Rechtsradikale gewinnen in Ungarn Nachwahl am Nordufer des Plattensees und dringen immer mehr in die Mitte der Gesellschaft vor.
Hinweis: Der Inhalt dieser Seite wurde vor 9 Jahren in der Wiener Zeitung veröffentlicht. Hier geht's zu unseren neuen Inhalten.
Budapest. Der Schlag kam für Ungarns Regierungspartei Fidesz nicht unerwartet: Die rechtsradikale Partei Jobbik hat die Nachwahl im westungarischen Kreis Tapolca gewonnen und schickt nunmehr mit Lajos Rig einen zusätzlichen Abgeordneten ins Parlament.
Zwar war das Ergebnis knapp: Nach Auszählung von 99,13 Prozent der Stimmzettel am Sonntagabend kam Rig auf 35,27 Prozent der Stimmen und damit auf nur 261 mehr als sein Gegenkandidat von Fidesz, Zoltan Fenyvesi. Dennoch haben Fenyvesi und alle anderen Wahlkandidaten ihre Niederlage anerkannt, sodass es als sicher gilt, das Jobbik nun 24 statt 23 Abgeordnete haben wird. Die Nachwahl war wegen eines Todesfalls notwendig geworden.

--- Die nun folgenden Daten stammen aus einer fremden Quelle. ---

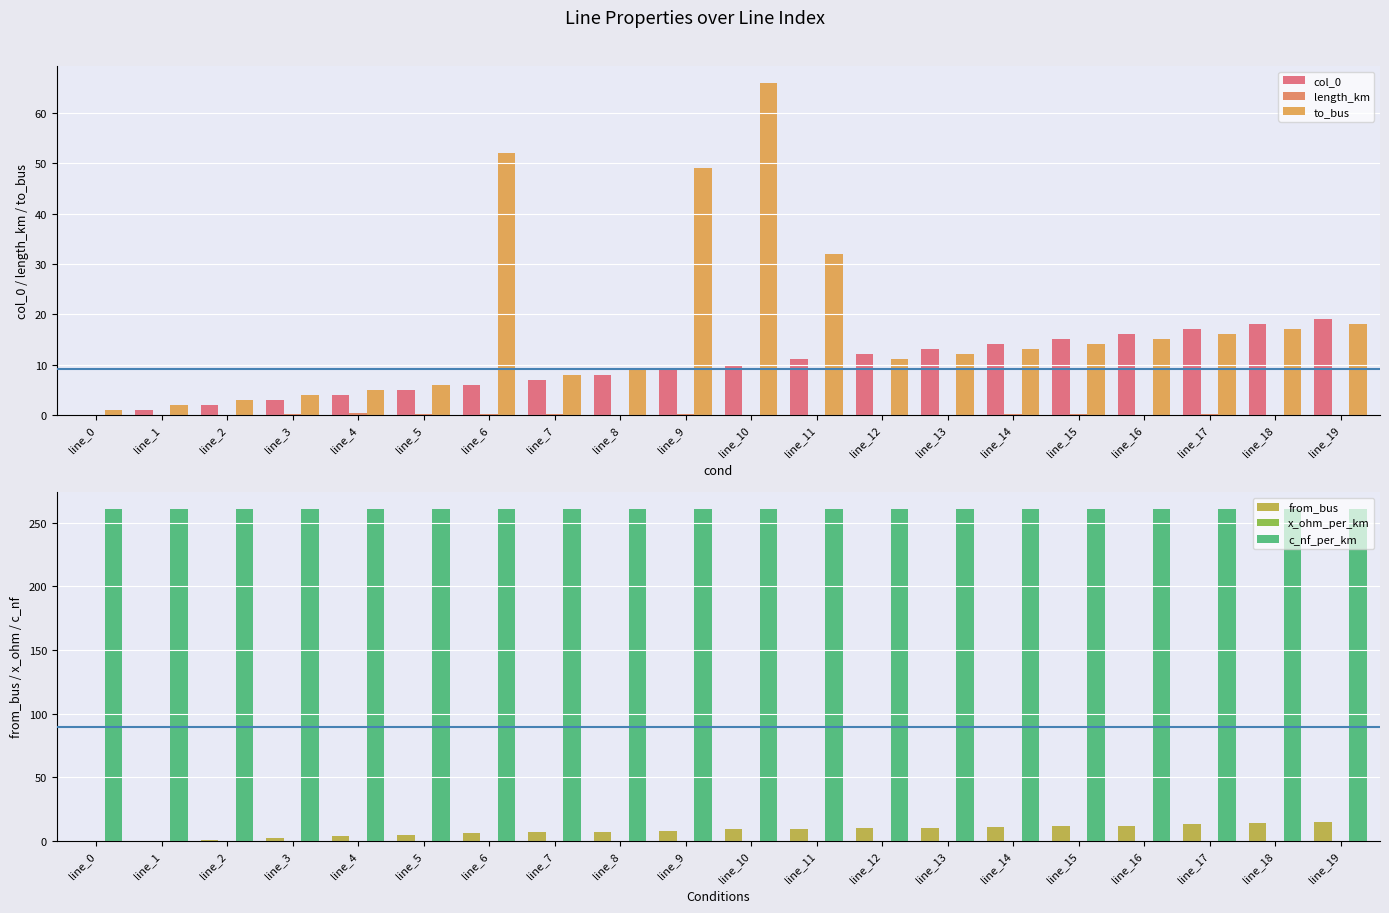

True or false: col_0 has a value of 16.0 at line_16.

True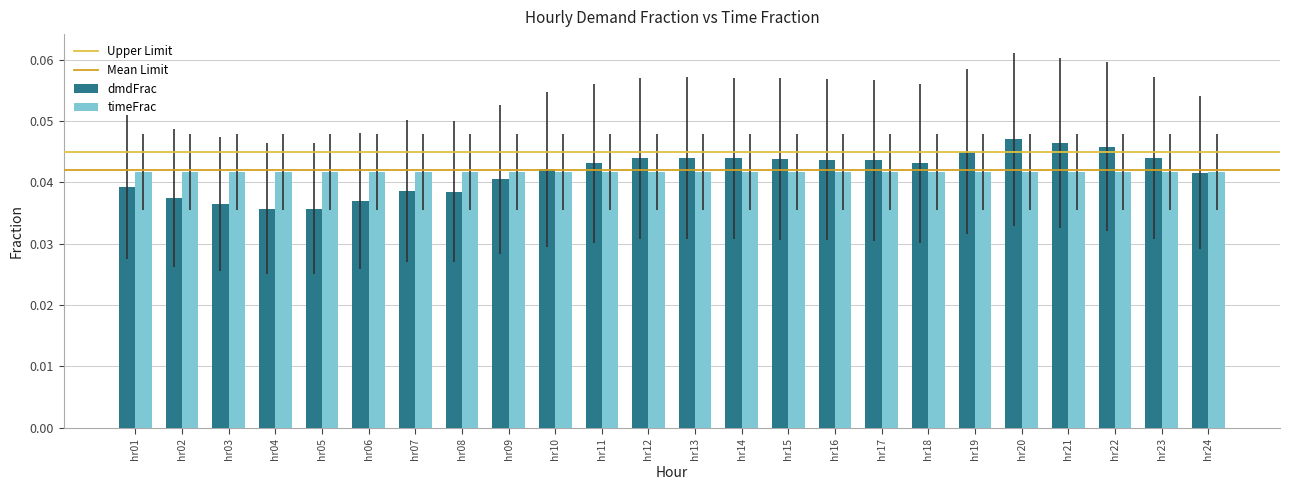

Which series has the widest spread of values?

dmdFrac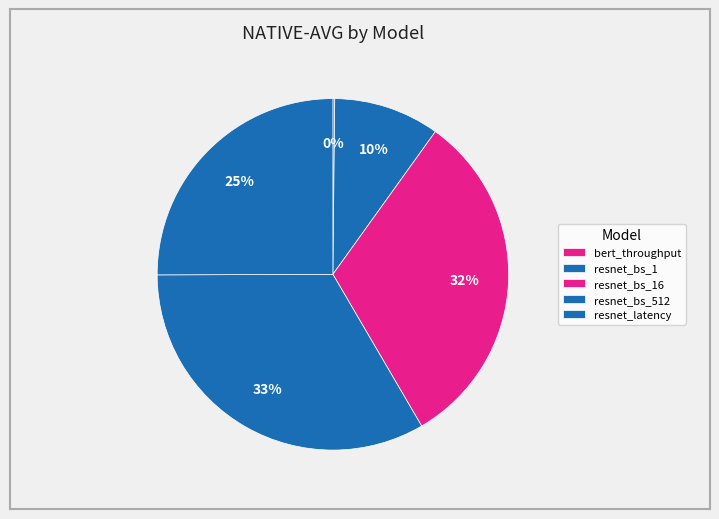

What is the change in value from bert_throughput to resnet_bs_16?

+1545.1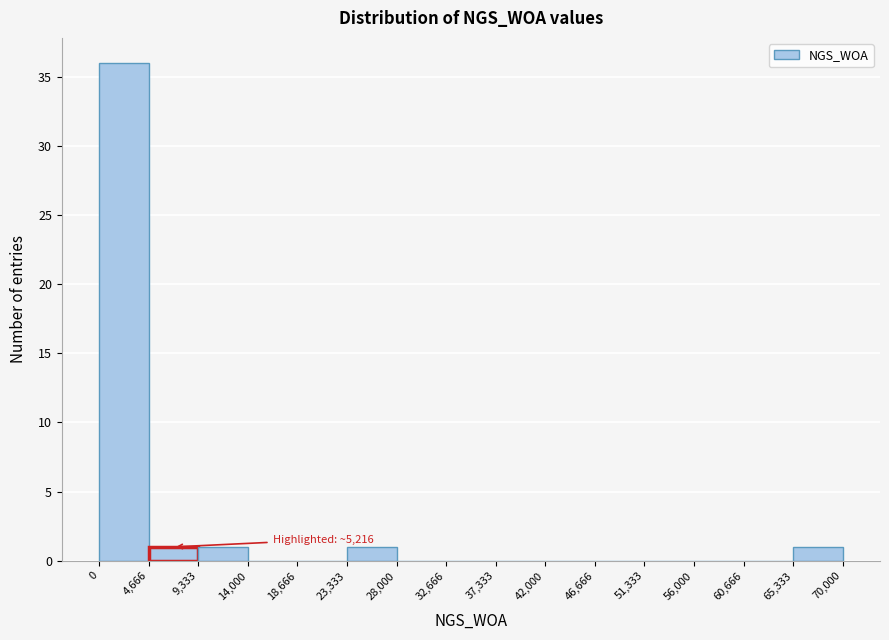

Which range on the x-axis has the tallest bar?

0 to 4,666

"Nix Fidesz, nix Orbán", riefen Jobbik-Anhänger nach dem Wahlsieg. Dies war eine hämische Anspielung auf einen als Beruhigung gemeinten Spruch Orbáns im Wahlkampf: "Nix ugribugri" hatte Orban gesagt, der deutsch-ungarischen Slang-Ausdruck lässt sich in etwa mit "nur keine Aufregung" übersetzen. Sprich: Keine Sorge, wir werden weiter regieren wie bisher, egal wie die Wahl ausgeht. Die nächste allgemeine Parlamentswahl steht erst im Frühjahr 2016 an.
Dabei hatten bei Fidesz die Alarmglocken schon im Februar dieses Jahres geläutet, als Orbans Partei bei einer ähnlichen Nachwahl im Kreis Veszprem die parlamentarische Zwei-Drittel-Mehrheit verlor. Dort gewann der parteilose Kandidat Zoltan Kesz mit der Unterstützung der links-liberalen Oppositionsparteien. Fidesz hatte nachher selbstkritisch festgestellt, dass es ein Fehler war, die Veszprem-Wahl gering zu schätzen.

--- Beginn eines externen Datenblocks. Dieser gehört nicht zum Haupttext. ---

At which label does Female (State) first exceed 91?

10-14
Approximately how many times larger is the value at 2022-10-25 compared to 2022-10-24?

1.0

Nun, bei der Wahl in Tapolca, hatte Fidesz die Taktik zwar geändert, Orbán war persönlich zum Wahlkampf an das Nordufer des Plattensees gereist. Trotzdem ging es wieder schief.
Orban musste damit eine persönliche Niederlage einstecken. Er nahm es auffällig gelassen. "Es kommt vor, dass der Ball an der Latte zurückprallt", sagte er. Staunend stellte die Internet-Zeitung "Index.hu" fest, dass es bei Fidesz kein Anzeichen dafür gebe, dass nun ein interner Krisenstab die Lage analysiert.
Dieselbe Zeitung meinte auch, dass Fidesz im Grunde keine Ahnung habe, wie sie mit der konkurrierenden Jobbik umgehen soll. Vor Jahren hatte Orban die jungen Extremisten als pubertäre Flegel heruntergespielt, denen man mit "zwei Ohrfeigen" beikommen könne.
Die Taktik der Fidesz war es aber zunächst, Jobbik nicht anzugreifen und lieber zu versuchen, diese Partei mit hohen Posten in Verwaltung und Staatsmedien zu korrumpieren. Im Hauruckverfahren entschloss sich Fidesz in Tapolca, Jobbik doch noch offen zu kritisieren - mit einer Kampagne gegen ein angebliches SS-Tatoo des Jobbik-Kandidaten Rig.
Es nützte nichts. Jobbiks Erfolg sei der Tatsache zu verdanken, dass diese Partei bei den Wählern weniger radikal wirke als früher, meint der parteiunabhängige Budapester Think-Tank Political Capital. Die Jobbik-Partei sei schlichtweg mit einer seit ein paar Jahren betriebenen soften Kampagne in die gesellschaftliche Mitte vorgedrungen - und in Tapolca nun auch in eine frühere Fidesz-Hochburg. Jobbik sei nun die Adresse für all die Ungarn, die unter Orbáns unpopulären Maßnahmen leiden.